According to farmers’ spokeswoman Velma Echavarria, the decree “finishes off  domestic food production and deepens the food crisis of rural communities.”

According to the organizations, some 390,000 households depend on the production of these basic food products and could be run out of business by the import of subsidized agricultural produce.

The farmers want the government to come with measures that would strengthen domestic food production instead of favor foreign agricultural firms.

According to German Velez, the director of the Seed Group Corporation, Colombia was already importing 60% of its food.

Further stimulating the import of basic food products would further deepen the crisis of Colombian farmers who were already struggling to compete with often subsidized agricultural imports, particularly from the United States, according to the farmers’ representative.

“Imports increased significantly after the Free Trade Agreement with the United States, bringing in raw materials at low costs making national agriculture nonviable,” Velez told Contagio Radio.

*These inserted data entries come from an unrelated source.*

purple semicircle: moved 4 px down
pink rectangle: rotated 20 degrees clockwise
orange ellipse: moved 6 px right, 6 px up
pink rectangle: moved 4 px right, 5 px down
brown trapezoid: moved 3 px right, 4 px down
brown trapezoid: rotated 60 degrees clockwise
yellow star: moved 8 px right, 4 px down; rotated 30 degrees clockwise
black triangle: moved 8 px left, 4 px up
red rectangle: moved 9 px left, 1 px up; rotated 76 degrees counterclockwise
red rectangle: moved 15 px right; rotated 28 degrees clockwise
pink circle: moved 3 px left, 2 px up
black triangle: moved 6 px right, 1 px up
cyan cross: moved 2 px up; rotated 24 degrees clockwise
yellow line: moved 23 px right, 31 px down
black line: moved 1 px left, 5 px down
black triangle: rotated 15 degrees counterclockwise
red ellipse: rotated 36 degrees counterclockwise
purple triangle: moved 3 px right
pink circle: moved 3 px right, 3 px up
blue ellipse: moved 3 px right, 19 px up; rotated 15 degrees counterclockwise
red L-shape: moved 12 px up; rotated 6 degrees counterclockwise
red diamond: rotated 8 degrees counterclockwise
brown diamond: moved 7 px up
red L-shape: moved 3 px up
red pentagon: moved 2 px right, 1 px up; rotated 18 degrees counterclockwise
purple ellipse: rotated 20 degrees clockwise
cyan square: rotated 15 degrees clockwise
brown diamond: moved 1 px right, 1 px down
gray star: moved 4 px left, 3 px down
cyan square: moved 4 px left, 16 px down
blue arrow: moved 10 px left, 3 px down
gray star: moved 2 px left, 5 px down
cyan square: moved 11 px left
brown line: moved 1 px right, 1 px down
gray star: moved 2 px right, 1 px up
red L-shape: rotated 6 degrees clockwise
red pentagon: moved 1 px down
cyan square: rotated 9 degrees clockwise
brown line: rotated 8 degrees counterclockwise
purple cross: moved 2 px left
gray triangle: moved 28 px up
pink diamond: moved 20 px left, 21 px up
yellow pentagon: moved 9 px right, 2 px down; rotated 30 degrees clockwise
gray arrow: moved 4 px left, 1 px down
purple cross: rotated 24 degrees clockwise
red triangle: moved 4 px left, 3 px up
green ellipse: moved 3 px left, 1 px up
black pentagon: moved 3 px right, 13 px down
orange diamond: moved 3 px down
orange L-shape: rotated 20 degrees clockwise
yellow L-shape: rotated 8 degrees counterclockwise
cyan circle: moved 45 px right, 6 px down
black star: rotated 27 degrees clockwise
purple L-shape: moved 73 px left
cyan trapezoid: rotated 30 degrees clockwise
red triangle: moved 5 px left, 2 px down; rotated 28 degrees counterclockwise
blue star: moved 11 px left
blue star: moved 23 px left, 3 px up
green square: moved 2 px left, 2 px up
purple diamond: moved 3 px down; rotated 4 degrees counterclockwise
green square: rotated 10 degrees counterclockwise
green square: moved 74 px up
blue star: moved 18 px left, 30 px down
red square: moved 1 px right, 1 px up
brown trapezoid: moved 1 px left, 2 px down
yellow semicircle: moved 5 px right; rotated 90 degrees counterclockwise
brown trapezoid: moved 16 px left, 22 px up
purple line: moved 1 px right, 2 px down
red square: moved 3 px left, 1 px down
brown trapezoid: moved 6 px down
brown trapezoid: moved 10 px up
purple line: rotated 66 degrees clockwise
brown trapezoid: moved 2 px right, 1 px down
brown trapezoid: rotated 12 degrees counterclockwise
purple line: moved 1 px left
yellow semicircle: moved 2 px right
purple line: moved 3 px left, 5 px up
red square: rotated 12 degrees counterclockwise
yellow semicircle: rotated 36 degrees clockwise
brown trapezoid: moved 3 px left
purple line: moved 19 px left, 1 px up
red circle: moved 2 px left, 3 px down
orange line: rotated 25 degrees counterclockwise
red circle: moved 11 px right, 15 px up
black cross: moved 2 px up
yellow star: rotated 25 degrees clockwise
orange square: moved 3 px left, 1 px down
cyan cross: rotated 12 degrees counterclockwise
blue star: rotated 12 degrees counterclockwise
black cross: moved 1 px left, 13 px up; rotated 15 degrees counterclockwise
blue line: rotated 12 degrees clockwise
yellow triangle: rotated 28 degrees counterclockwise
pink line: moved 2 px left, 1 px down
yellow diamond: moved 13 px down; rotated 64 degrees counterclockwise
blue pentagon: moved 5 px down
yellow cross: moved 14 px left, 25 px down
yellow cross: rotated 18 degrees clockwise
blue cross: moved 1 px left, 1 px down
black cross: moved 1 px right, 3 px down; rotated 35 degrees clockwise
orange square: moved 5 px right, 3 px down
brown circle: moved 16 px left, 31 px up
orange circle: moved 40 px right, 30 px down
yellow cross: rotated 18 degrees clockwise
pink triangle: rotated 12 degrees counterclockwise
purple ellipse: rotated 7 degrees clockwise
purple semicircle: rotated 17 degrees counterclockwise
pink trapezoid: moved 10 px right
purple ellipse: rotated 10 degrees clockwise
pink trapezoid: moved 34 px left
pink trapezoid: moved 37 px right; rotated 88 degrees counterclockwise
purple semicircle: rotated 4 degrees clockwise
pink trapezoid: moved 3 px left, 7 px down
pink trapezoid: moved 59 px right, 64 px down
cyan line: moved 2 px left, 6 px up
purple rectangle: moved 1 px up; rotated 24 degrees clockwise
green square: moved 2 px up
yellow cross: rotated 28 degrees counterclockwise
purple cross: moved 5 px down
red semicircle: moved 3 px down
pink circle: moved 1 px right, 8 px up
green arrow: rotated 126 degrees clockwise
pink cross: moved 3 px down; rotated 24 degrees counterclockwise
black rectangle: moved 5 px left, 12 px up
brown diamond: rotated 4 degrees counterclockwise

Seed Group Corporation director German Velez

According to Senator Feliciano Valencia, an indigenous leader, the decree “threatens food sovereignty and the seeds that indigenous people, peasants and communities of African descent have conserved and protected for years.”

The organizations appealed the decree before the State Council, hoping the administrative court will declare it null and void.

Velez reminded that temporary emergency decrees like the one the farmers are appealing became permanent more than once in the past.